Your goal: Out of the listing below, copy every line that carries the string "widgets".
---+---
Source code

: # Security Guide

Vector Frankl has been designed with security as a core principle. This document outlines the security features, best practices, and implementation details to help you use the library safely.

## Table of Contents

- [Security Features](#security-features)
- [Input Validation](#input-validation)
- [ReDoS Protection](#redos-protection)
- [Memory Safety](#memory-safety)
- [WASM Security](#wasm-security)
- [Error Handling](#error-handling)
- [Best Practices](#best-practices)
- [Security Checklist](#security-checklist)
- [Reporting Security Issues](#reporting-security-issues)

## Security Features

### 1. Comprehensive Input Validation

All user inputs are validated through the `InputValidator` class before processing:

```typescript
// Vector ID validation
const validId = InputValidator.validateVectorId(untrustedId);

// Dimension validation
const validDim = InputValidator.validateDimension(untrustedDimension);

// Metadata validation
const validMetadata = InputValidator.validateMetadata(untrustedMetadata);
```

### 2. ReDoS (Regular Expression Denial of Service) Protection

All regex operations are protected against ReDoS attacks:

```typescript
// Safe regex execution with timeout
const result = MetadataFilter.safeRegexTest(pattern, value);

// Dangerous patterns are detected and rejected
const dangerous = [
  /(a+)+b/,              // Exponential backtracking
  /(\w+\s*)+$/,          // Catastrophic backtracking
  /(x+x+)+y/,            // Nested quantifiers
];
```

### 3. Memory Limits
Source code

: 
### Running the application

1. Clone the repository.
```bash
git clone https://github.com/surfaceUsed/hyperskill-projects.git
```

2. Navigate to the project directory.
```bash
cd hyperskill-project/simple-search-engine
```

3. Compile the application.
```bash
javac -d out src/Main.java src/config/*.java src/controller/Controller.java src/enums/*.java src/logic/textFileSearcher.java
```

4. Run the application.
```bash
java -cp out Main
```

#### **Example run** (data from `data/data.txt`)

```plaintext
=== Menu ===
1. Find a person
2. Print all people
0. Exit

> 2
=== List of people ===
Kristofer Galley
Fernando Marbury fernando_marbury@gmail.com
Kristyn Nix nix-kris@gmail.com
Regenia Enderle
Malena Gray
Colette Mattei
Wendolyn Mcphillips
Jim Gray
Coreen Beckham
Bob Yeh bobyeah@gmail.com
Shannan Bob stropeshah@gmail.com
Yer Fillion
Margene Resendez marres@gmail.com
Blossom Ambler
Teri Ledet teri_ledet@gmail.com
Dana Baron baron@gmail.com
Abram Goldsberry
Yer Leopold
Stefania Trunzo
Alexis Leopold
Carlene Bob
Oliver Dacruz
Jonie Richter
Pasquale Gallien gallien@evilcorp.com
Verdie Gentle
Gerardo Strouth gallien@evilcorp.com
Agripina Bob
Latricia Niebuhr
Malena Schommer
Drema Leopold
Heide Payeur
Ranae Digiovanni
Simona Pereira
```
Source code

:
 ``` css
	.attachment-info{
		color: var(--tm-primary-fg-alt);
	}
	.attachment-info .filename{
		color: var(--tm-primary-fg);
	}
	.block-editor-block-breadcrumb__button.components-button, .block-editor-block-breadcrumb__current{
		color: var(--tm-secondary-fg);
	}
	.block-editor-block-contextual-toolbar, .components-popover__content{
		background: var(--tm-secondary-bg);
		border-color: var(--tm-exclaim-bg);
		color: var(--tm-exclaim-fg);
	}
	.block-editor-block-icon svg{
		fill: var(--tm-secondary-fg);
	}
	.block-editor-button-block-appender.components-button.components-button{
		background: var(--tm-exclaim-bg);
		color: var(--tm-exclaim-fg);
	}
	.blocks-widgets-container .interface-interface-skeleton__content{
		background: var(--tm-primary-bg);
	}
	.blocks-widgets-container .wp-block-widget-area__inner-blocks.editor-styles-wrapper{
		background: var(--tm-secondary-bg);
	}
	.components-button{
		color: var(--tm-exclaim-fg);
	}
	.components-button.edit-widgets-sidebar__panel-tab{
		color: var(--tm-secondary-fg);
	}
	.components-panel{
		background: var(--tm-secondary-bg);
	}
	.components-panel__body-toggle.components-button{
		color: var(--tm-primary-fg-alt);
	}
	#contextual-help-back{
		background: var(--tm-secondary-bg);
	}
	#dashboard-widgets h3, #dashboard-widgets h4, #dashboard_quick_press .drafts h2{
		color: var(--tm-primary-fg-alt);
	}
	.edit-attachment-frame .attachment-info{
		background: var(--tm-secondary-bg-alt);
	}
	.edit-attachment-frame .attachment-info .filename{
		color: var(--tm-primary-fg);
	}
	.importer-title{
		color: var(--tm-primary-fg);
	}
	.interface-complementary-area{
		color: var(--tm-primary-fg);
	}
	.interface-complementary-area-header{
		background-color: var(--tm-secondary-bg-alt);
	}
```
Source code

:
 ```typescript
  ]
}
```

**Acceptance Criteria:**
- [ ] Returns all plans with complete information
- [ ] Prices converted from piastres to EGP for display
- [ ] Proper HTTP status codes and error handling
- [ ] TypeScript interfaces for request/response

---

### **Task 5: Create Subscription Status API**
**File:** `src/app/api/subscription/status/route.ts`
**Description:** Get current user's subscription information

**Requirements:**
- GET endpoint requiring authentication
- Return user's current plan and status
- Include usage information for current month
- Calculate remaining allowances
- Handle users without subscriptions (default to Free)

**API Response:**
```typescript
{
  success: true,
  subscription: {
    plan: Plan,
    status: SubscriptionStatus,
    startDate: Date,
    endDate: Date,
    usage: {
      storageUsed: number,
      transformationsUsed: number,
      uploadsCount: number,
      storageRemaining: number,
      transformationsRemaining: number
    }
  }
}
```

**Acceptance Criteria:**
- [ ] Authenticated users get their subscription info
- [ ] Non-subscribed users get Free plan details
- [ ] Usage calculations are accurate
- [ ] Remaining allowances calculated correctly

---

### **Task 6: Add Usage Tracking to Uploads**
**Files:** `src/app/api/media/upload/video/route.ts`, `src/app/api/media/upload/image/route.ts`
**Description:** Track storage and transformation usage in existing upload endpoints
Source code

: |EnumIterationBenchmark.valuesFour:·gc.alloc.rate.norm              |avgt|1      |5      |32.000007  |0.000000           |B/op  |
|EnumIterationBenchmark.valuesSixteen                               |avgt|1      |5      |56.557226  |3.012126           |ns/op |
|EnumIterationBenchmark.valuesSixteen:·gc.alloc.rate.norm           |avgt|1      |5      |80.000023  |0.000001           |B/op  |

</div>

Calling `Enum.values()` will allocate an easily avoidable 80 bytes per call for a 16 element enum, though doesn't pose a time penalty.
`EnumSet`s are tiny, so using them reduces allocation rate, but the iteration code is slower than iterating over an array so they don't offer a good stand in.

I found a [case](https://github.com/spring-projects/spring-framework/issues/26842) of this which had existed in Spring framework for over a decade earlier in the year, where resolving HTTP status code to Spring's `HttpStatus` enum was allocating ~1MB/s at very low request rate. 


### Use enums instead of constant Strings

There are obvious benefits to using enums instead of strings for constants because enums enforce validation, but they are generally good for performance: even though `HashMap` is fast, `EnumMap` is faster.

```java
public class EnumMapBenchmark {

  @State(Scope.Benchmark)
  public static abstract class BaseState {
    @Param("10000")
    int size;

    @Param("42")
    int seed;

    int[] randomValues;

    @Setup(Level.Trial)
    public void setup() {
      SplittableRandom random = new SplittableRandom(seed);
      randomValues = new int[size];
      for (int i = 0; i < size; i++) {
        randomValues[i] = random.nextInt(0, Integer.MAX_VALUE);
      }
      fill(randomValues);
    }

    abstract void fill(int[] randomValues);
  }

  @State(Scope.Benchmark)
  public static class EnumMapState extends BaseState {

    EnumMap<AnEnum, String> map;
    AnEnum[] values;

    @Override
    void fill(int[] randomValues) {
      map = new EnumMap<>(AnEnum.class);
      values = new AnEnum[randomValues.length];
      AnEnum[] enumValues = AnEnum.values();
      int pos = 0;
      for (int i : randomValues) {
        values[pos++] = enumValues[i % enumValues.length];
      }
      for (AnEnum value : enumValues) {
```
---+---
Task response:
	.blocks-widgets-container .interface-interface-skeleton__content{
	.blocks-widgets-container .wp-block-widget-area__inner-blocks.editor-styles-wrapper{
	.components-button.edit-widgets-sidebar__panel-tab{
	#dashboard-widgets h3, #dashboard-widgets h4, #dashboard_quick_press .drafts h2{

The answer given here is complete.